* What you are asked to do *
Return the data exactly, apart from leaving out the pictures.

* Provided records *
--- START ---

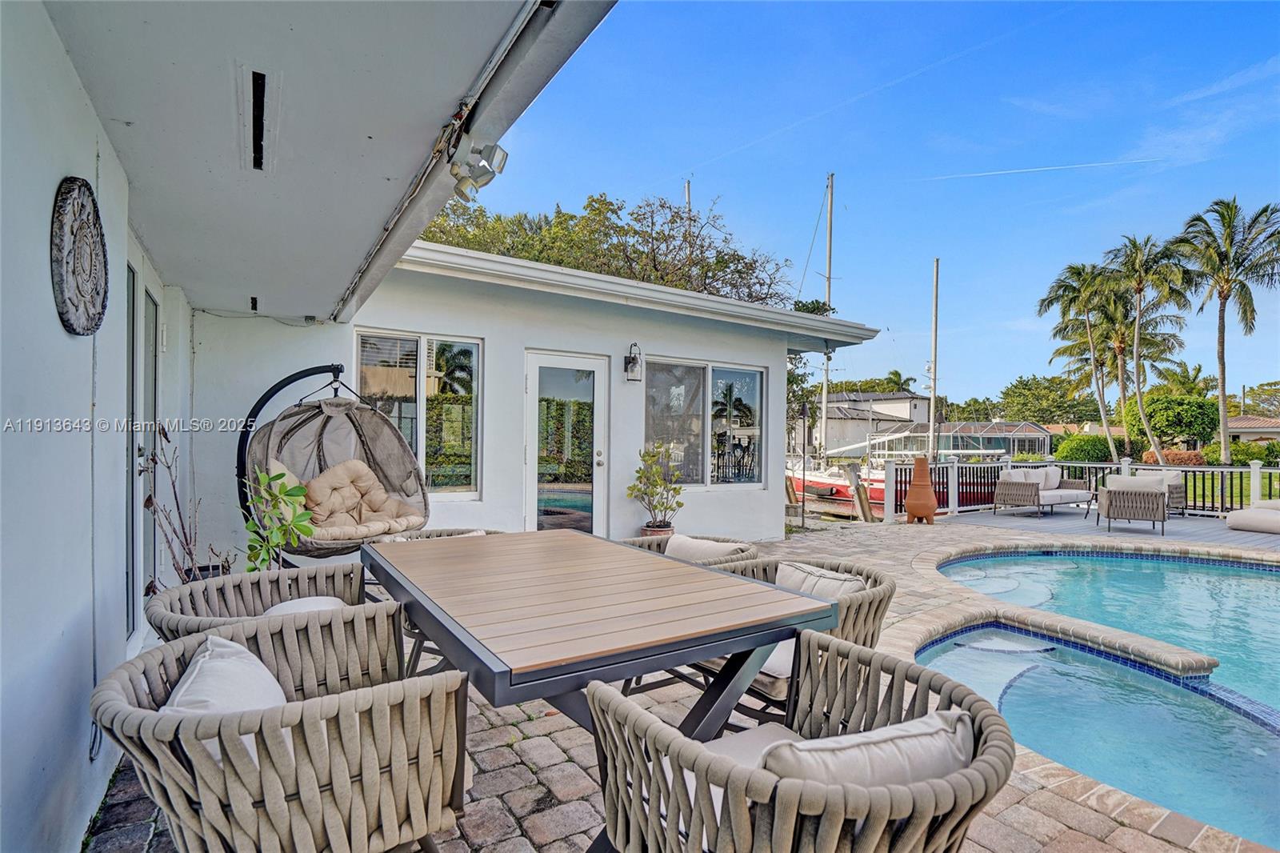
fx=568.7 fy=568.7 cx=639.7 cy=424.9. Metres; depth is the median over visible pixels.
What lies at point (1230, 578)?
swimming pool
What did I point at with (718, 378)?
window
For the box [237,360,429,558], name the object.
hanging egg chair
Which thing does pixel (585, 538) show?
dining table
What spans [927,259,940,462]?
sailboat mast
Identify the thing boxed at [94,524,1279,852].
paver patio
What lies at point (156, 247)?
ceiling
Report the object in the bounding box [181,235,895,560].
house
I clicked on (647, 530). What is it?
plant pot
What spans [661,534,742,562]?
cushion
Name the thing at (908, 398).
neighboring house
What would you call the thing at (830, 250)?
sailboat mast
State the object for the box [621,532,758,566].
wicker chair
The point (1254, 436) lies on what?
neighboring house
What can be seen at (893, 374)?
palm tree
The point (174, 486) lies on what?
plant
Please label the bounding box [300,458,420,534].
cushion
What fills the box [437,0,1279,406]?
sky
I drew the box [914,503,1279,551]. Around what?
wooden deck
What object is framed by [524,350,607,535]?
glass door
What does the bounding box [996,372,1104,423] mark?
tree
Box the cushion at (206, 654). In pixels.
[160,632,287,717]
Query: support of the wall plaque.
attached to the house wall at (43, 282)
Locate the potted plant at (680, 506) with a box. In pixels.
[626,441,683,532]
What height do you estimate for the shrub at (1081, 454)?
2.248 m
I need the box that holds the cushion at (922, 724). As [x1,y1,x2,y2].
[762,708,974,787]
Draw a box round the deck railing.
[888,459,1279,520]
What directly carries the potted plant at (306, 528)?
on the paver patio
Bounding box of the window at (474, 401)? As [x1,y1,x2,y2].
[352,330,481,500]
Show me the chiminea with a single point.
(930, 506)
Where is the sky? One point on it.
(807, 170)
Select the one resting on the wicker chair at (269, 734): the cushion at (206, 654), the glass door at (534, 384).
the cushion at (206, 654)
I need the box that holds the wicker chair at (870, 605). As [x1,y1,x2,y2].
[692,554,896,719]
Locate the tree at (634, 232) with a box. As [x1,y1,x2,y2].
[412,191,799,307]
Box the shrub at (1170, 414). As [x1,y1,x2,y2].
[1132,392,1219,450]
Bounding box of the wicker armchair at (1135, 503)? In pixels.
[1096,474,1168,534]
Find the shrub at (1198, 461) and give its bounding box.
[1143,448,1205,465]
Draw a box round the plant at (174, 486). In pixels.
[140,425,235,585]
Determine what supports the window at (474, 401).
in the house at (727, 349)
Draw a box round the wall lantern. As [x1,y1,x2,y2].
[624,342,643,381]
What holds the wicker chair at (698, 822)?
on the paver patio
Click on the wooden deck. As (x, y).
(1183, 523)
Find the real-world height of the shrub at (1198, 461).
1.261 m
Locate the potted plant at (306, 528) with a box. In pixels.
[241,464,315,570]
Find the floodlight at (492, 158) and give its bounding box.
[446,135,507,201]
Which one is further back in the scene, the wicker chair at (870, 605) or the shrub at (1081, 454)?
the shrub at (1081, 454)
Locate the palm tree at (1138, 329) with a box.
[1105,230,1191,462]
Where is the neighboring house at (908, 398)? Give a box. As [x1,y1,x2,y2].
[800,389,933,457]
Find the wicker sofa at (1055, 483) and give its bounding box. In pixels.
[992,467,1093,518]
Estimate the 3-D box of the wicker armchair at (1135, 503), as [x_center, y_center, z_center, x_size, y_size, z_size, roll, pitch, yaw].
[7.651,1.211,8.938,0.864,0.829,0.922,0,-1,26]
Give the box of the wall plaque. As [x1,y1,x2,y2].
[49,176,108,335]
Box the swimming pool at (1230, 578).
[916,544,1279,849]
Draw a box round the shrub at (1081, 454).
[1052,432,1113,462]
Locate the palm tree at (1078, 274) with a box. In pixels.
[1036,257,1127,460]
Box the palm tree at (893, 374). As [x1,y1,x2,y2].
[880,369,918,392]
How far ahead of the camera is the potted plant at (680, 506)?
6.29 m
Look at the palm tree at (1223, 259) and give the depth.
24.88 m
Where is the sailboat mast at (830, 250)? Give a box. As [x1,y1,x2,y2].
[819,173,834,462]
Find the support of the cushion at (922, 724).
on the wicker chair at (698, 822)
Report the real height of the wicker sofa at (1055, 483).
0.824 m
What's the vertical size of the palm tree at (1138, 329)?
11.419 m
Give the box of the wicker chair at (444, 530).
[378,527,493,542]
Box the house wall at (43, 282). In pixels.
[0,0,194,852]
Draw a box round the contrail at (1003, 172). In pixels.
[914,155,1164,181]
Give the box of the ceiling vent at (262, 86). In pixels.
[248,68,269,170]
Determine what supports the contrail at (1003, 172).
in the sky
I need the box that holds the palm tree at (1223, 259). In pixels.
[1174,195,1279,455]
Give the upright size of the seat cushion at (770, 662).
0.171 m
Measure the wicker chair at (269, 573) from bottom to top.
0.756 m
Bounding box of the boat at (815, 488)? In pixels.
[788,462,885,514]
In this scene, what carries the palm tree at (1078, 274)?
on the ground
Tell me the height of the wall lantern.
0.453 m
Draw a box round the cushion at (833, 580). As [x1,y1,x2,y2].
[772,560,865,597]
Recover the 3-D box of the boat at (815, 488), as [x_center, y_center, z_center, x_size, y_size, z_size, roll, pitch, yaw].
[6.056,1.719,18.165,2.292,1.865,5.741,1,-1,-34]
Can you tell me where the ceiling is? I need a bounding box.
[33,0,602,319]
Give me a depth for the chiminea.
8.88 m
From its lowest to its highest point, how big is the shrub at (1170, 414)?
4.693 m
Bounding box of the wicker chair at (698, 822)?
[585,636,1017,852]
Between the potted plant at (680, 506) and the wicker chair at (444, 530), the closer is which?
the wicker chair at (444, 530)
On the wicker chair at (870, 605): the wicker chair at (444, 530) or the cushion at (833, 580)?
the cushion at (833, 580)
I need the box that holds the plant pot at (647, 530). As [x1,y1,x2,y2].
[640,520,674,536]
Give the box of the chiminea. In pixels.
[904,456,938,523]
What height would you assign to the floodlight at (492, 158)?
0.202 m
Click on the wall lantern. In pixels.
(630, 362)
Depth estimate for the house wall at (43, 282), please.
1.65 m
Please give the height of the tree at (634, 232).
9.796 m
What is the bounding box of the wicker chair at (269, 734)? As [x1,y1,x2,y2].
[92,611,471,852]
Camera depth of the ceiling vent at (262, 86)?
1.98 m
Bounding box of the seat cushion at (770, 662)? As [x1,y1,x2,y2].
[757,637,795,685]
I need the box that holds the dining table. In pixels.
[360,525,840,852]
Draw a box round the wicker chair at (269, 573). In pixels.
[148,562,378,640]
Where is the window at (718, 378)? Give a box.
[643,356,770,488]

--- END ---

* Answer area *
fx=568.7 fy=568.7 cx=639.7 cy=424.9. Metres; depth is the median over visible pixels.
What lies at point (1230, 578)?
swimming pool
What did I point at with (718, 378)?
window
For the box [237,360,429,558], name the object.
hanging egg chair
Which thing does pixel (585, 538) show?
dining table
What spans [927,259,940,462]?
sailboat mast
Identify the thing boxed at [94,524,1279,852].
paver patio
What lies at point (156, 247)?
ceiling
Report the object in the bounding box [181,235,895,560].
house
I clicked on (647, 530). What is it?
plant pot
What spans [661,534,742,562]?
cushion
Name the thing at (908, 398).
neighboring house
What would you call the thing at (830, 250)?
sailboat mast
State the object for the box [621,532,758,566].
wicker chair
The point (1254, 436) lies on what?
neighboring house
What can be seen at (893, 374)?
palm tree
The point (174, 486) lies on what?
plant
Please label the bounding box [300,458,420,534].
cushion
What fills the box [437,0,1279,406]?
sky
I drew the box [914,503,1279,551]. Around what?
wooden deck
What object is framed by [524,350,607,535]?
glass door
What does the bounding box [996,372,1104,423] mark?
tree
Box the cushion at (206, 654). In pixels.
[160,632,287,717]
Query: support of the wall plaque.
attached to the house wall at (43, 282)
Locate the potted plant at (680, 506) with a box. In pixels.
[626,441,683,532]
What height do you estimate for the shrub at (1081, 454)?
2.248 m
I need the box that holds the cushion at (922, 724). As [x1,y1,x2,y2].
[762,708,974,787]
Draw a box round the deck railing.
[888,459,1279,520]
What directly carries the potted plant at (306, 528)?
on the paver patio
Bounding box of the window at (474, 401)? As [x1,y1,x2,y2].
[352,330,481,500]
Show me the chiminea with a single point.
(930, 506)
Where is the sky? One point on it.
(807, 170)
Select the one resting on the wicker chair at (269, 734): the cushion at (206, 654), the glass door at (534, 384).
the cushion at (206, 654)
I need the box that holds the wicker chair at (870, 605). As [x1,y1,x2,y2].
[692,554,896,719]
Locate the tree at (634, 232) with a box. As [x1,y1,x2,y2].
[412,191,799,307]
Box the shrub at (1170, 414). As [x1,y1,x2,y2].
[1132,392,1219,450]
Bounding box of the wicker armchair at (1135, 503)? In pixels.
[1096,474,1168,534]
Find the shrub at (1198, 461) and give its bounding box.
[1143,448,1205,465]
Draw a box round the plant at (174, 486). In pixels.
[140,425,235,585]
Determine what supports the window at (474, 401).
in the house at (727, 349)
Draw a box round the wall lantern. As [x1,y1,x2,y2].
[624,342,643,381]
What holds the wicker chair at (698, 822)?
on the paver patio
Click on the wooden deck. As (x, y).
(1183, 523)
Find the real-world height of the shrub at (1198, 461).
1.261 m
Locate the potted plant at (306, 528) with a box. In pixels.
[241,464,315,570]
Find the floodlight at (492, 158) and give its bounding box.
[446,135,507,201]
Which one is further back in the scene, the wicker chair at (870, 605) or the shrub at (1081, 454)?
the shrub at (1081, 454)
Locate the palm tree at (1138, 329) with a box.
[1105,230,1191,462]
Where is the neighboring house at (908, 398)? Give a box. As [x1,y1,x2,y2].
[800,389,933,457]
Find the wicker sofa at (1055, 483) and give its bounding box. In pixels.
[992,467,1093,518]
Estimate the 3-D box of the wicker armchair at (1135, 503), as [x_center, y_center, z_center, x_size, y_size, z_size, roll, pitch, yaw].
[7.651,1.211,8.938,0.864,0.829,0.922,0,-1,26]
Give the box of the wall plaque. As [x1,y1,x2,y2].
[49,176,108,335]
Box the swimming pool at (1230, 578).
[916,544,1279,849]
Draw a box round the shrub at (1081, 454).
[1052,432,1113,462]
Locate the palm tree at (1078, 274) with a box. In pixels.
[1036,257,1127,460]
Box the palm tree at (893, 374). As [x1,y1,x2,y2].
[880,369,918,392]
How far ahead of the camera is the potted plant at (680, 506)?
6.29 m
Look at the palm tree at (1223, 259) and give the depth.
24.88 m
Where is the sailboat mast at (830, 250)? Give a box. As [x1,y1,x2,y2].
[819,173,834,462]
Find the support of the cushion at (922, 724).
on the wicker chair at (698, 822)
Report the real height of the wicker sofa at (1055, 483).
0.824 m
What's the vertical size of the palm tree at (1138, 329)?
11.419 m
Give the box of the wicker chair at (444, 530).
[378,527,493,542]
Box the house wall at (43, 282). In pixels.
[0,0,194,852]
Draw a box round the contrail at (1003, 172). In pixels.
[914,155,1164,181]
Give the box of the ceiling vent at (262, 86). In pixels.
[248,68,269,170]
Determine what supports the contrail at (1003, 172).
in the sky
I need the box that holds the palm tree at (1223, 259). In pixels.
[1174,195,1279,455]
Give the upright size of the seat cushion at (770, 662).
0.171 m
Measure the wicker chair at (269, 573) from bottom to top.
0.756 m
Bounding box of the boat at (815, 488)? In pixels.
[788,462,885,514]
In this scene, what carries the palm tree at (1078, 274)?
on the ground
Tell me the height of the wall lantern.
0.453 m
Draw a box round the cushion at (833, 580). As [x1,y1,x2,y2].
[772,560,865,597]
Recover the 3-D box of the boat at (815, 488), as [x_center, y_center, z_center, x_size, y_size, z_size, roll, pitch, yaw].
[6.056,1.719,18.165,2.292,1.865,5.741,1,-1,-34]
Can you tell me where the ceiling is? I need a bounding box.
[33,0,602,319]
Give me a depth for the chiminea.
8.88 m
From its lowest to its highest point, how big is the shrub at (1170, 414)?
4.693 m
Bounding box of the wicker chair at (698, 822)?
[585,636,1017,852]
Between the potted plant at (680, 506) and the wicker chair at (444, 530), the closer is which?
the wicker chair at (444, 530)
On the wicker chair at (870, 605): the wicker chair at (444, 530) or the cushion at (833, 580)?
the cushion at (833, 580)
I need the box that holds the plant pot at (647, 530). As [x1,y1,x2,y2].
[640,520,674,536]
Give the box of the chiminea. In pixels.
[904,456,938,523]
What height would you assign to the floodlight at (492, 158)?
0.202 m
Click on the wall lantern. In pixels.
(630, 362)
Depth estimate for the house wall at (43, 282), please.
1.65 m
Please give the height of the tree at (634, 232).
9.796 m
What is the bounding box of the wicker chair at (269, 734)? As [x1,y1,x2,y2].
[92,611,471,852]
Camera depth of the ceiling vent at (262, 86)?
1.98 m
Bounding box of the seat cushion at (770, 662)? As [x1,y1,x2,y2].
[757,637,795,685]
I need the box that holds the dining table. In pixels.
[360,525,840,852]
Draw a box round the wicker chair at (269, 573). In pixels.
[148,562,378,640]
Where is the window at (718, 378)? Give a box.
[643,356,770,488]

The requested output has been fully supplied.